O flagelo que volta todos os anos

“O que os grandes incêndios mostram a cada verão é o país rural, pobre e atrasado, esquecido e abandonado, desprotegido e desprezado”

Depois de um verão tranquilo, na última semana Portugal voltou a viver o drama dos incêndios. Foram dias de pânico e noites de aflição, de uma tragédia conhecida e quase todos os anos repetida.

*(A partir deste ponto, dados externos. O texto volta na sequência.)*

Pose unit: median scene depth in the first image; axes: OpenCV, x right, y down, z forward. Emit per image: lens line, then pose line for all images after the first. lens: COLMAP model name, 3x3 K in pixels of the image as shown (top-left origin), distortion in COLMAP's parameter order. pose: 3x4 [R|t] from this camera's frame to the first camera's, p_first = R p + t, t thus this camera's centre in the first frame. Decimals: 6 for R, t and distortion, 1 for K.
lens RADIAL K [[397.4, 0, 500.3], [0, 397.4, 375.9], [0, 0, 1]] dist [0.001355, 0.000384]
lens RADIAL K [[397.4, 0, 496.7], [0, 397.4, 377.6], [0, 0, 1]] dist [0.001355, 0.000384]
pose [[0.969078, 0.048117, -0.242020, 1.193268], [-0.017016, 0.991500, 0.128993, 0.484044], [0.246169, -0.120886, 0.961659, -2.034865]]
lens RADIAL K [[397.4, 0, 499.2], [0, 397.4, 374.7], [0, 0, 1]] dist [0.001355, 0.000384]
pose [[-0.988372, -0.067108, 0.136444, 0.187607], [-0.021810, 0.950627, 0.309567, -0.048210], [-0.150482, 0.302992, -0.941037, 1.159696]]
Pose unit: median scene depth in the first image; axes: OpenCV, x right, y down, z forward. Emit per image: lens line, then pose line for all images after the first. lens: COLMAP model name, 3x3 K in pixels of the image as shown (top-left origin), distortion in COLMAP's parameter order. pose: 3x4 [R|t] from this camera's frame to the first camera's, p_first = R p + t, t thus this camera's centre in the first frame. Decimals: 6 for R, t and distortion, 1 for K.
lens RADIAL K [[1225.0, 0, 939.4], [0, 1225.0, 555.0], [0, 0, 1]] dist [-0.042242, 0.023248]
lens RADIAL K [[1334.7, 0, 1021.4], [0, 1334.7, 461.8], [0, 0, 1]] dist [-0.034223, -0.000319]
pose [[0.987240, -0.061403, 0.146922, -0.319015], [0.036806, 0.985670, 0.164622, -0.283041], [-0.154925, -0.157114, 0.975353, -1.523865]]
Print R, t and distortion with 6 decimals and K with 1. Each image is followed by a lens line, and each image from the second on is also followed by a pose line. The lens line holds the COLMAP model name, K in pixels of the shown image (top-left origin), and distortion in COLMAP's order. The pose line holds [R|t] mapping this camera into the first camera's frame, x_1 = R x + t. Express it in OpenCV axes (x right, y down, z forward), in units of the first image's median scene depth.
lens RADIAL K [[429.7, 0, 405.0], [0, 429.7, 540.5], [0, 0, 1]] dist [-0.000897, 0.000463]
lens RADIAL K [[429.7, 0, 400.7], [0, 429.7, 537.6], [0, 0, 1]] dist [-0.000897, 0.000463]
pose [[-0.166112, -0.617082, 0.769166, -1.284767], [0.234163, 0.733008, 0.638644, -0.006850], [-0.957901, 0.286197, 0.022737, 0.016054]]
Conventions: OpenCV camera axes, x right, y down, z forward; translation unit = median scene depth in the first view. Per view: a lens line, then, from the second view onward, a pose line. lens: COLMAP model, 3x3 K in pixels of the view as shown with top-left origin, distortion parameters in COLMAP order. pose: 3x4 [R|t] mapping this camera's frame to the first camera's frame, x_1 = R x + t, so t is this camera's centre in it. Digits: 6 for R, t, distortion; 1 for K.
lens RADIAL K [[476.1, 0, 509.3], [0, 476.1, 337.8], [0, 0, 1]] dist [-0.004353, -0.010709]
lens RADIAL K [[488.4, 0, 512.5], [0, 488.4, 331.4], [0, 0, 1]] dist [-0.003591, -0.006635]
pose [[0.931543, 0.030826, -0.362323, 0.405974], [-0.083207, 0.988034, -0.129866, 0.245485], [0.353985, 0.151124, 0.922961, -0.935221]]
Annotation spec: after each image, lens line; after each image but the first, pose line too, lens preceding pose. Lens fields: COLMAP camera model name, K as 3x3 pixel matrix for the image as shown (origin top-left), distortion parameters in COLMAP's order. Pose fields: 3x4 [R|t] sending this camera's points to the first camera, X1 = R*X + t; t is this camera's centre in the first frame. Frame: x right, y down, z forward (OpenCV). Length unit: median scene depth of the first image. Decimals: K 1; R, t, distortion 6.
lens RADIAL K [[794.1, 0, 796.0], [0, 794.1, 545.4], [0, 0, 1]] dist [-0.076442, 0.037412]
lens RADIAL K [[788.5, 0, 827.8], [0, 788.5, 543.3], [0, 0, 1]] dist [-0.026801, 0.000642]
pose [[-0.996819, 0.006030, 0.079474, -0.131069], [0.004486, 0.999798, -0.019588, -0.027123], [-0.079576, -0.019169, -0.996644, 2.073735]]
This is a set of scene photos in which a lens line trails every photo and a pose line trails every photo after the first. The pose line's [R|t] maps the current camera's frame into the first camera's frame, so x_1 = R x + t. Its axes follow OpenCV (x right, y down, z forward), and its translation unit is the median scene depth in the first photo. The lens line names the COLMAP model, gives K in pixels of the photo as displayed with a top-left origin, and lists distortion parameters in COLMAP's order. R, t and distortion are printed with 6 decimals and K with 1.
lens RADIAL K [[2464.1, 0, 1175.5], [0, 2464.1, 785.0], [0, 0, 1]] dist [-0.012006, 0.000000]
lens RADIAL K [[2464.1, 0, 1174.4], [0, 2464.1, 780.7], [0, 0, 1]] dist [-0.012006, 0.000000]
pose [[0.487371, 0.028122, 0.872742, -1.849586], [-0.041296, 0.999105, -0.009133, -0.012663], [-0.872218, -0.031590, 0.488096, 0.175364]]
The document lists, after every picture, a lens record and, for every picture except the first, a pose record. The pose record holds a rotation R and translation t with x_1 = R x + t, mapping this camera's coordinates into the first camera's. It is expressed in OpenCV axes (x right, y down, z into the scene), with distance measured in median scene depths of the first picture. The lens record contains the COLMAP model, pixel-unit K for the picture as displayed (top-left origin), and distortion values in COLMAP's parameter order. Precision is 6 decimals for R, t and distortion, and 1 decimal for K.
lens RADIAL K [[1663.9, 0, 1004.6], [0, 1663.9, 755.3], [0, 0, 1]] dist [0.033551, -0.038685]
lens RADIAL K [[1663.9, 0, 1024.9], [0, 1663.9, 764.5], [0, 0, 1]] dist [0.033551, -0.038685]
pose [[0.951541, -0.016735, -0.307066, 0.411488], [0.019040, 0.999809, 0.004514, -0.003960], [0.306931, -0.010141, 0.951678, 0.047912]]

Foi nos distritos vizinhos, de Viseu e Aveiro, que o flagelo foi de terror.
Mais de 120 mil hectares queimados, nove mortes a lamentar e 177 feridos é o rescaldo de uma semana negra na floresta do Centro e Norte de um país que continua a não saber fazer frente ao flagelo do fogo.
Não é possível evitar todos os incêndios florestais, não é apenas uma questão de impotência, é de natureza. Mas deveria ser possível evitar as consequências mais nefastas dos incêndios.
Como há dias resumia David Pontes no “Público”, «já foram os madeireiros, já foram as celuloses, já foram os vendedores de material de combate a incêndios, é sempre o eucalipto». E são sempre os incendiários, ainda que menos de um terço dos fogos comecem por ignição criminosa – os demais são por circunstâncias várias, do calor, da natureza, por acidente, incúria, irresponsabilidade, etc. Enquanto nomeamos um culpado, a culpa morre solteira. Sim, sem dúvidas, há incendiários, sim, há interesses, mas a dura da realidade diz-nos que a dimensão dos incêndios se deve mais ao desinteresse geral no ordenamento do território, à falta de gestão florestal e ao clima do que a uma qualquer conspiração criminosa ou cognitiva.
Podemos também escolher os “novos criminosos” e apontar o dedo às empresas que agora instalam painéis solares, como cogumelos, onde antes havia mato e floresta. Mas temos de ter a racionalidade e a consciência de perceber que vai sempre haver fogos e perceber que a reforma florestal derrapou, a limpeza não ocorre, os espaços rurais foram abandonados e a floresta mediterrânica arde naturalmente. Refletir sobre isto e atuar em conformidade dá muito mais trabalho e exige planificação, investimento e tempo. E os governos não sabem nem querem planificar, o dinheiro é sempre pouco e tempo é coisa que não damos a quem decide.
Quando o primeiro-ministro afirmou que «não vamos largar os criminosos», e que, além dos pirómanos, vai combater os «interesses que sobrevoam estas ocorrências», está a valorizar apenas uma parte do problema, o mais popular, o dos incendiários, e a desvalorizar o abandono a que o país há muito foi votado. A falta de planificação e de organização do território, o abandono da terra, a desertificação, a fuga para as grandes cidades ou para o estrangeiro, levam a que o país esteja abandonado, sem pessoas, sem vida e sem capacidade de proteger a fauna e a floresta, o campo, as aldeias e vilas que vão morrendo todos os dias, ainda que só quando há fogo é que o país dê conta.
Os grandes fogos de 2017 foram uma lição que não aprendemos. As promessas vãs de que o país iria implementar políticas de ordenamento e coesão territorial foram esquecidas com a chegada das primeiras chuvas de outono. E é assim todos os anos. O que os grandes incêndios mostram a cada verão é o país rural, pobre e atrasado, esquecido e abandonado, desprotegido e desprezado, longe do mundo cosmopolita de Lisboa ou da Europa. O Portugal profundo e ostracizado continua igual: um país adiado, onde teimamos em viver.